Federal court records detail that Kentucky CHFS sent investigators to the local schools where the four other Schulker’s children were enrolled. Without a warrant, the consent of the parents, or an attorney present, state officials interviewed the four minor Schulker children. The Kentucky state investigators even barred the school’s teachers and administrators from witnessing the CHFS interrogations of the Schulker’s children.
So the Schulker’s fought back.
Working with Kentucky attorney Paul J. Hill of Fort Mitchell, the family sued the people who used incomplete and misleading data to make a false diagnosis and target and intimidate the family. It is an ongoing fight with far-reaching implications regarding the “immunity” of people working on behalf of the state, to the limits of “red flag” laws.
Here is a link to local coverage of the Schulker “family court” story:
CONNECTICUT FAMILY COURT “EVALUATIONS”
Like the California and Kentucky cases, the fraud and malpractice suit against Dr. Caverly in Connecticut is centered on the claim that Dr. Caverly’s “professional diagnostic evaluation” of Riorden was not based on any of the standards established by the American Psychiatric Association.
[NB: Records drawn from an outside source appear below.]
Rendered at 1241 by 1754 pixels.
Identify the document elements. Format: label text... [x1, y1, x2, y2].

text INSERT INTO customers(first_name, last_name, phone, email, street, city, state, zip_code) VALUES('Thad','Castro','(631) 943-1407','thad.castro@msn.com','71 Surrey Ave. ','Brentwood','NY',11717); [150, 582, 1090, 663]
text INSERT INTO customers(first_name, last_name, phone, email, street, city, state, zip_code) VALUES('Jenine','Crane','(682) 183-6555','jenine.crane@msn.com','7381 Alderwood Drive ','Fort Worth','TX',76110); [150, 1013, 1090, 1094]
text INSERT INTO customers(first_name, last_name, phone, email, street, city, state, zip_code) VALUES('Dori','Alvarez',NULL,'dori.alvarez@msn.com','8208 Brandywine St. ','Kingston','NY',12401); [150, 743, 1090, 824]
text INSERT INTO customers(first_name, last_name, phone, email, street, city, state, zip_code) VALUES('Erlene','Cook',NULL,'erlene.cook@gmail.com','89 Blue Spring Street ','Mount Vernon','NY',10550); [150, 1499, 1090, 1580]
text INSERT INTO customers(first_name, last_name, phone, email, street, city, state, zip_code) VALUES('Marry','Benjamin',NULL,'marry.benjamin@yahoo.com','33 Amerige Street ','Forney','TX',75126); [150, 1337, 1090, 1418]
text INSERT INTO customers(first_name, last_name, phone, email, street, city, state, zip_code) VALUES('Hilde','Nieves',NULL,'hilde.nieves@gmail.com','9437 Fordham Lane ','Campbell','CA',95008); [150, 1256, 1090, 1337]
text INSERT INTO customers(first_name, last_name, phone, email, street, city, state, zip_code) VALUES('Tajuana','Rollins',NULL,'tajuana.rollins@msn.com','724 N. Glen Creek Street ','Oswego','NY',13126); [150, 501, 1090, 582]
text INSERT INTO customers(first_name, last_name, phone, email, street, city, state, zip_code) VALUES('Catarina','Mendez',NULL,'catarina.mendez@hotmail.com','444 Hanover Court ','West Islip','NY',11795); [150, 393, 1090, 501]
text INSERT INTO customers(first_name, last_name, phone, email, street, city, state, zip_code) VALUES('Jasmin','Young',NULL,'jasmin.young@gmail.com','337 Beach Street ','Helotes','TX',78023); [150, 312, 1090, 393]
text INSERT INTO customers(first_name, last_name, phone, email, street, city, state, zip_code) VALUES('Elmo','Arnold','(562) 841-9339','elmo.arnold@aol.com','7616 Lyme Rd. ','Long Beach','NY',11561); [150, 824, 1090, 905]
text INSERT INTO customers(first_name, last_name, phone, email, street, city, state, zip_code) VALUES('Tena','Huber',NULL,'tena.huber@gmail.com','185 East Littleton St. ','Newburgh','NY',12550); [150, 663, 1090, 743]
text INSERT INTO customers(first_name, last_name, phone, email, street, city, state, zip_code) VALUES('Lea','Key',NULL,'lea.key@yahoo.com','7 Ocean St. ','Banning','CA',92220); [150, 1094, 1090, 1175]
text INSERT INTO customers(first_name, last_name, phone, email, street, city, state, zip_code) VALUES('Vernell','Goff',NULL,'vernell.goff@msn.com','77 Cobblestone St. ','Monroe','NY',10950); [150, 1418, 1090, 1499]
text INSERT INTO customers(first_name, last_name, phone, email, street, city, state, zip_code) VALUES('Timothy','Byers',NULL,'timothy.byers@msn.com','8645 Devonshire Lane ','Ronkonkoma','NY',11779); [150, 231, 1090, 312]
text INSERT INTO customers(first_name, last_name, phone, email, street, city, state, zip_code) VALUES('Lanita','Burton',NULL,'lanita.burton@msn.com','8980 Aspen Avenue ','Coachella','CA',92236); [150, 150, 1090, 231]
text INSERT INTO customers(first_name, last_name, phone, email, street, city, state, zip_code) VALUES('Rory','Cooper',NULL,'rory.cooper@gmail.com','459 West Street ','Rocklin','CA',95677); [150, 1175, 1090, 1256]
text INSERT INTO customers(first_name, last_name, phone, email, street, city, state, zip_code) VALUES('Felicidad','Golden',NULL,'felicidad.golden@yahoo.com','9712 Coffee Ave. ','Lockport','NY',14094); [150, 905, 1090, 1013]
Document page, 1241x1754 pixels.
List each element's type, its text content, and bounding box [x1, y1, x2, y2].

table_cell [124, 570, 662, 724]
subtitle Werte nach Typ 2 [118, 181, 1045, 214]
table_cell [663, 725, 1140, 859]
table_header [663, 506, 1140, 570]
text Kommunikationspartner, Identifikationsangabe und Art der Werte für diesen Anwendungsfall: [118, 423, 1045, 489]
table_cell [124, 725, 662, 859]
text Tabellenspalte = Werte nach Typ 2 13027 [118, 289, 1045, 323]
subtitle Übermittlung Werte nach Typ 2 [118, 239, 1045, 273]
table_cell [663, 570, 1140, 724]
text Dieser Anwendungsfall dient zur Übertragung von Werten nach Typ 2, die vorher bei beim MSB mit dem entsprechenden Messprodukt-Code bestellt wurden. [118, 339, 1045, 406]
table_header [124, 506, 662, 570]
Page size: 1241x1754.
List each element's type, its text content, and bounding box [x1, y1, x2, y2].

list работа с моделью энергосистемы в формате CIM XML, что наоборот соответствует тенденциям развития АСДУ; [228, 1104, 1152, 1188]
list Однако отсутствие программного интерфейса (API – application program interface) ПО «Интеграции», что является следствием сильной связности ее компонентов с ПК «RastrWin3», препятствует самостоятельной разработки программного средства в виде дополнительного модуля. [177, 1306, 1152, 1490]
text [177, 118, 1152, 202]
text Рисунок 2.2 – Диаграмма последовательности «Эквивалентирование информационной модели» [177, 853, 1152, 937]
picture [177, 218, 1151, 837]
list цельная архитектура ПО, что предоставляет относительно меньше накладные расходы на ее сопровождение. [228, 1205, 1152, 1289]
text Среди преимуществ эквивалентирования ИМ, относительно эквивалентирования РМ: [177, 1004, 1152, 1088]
The lawsuit in essence claims that Caverly’s “analysis” is filled with psychological language that sounds sophisticated but is meaningless in a professional, diagnostic sense. The suit claims that that Dr. Caverly’s incomplete and misleading report is what caused Judge Grossman to deny Riorden custody and lose access to her three children.
SPF contacted Dr. Caverly for comment, but at the time of this writing, had received from her no reply.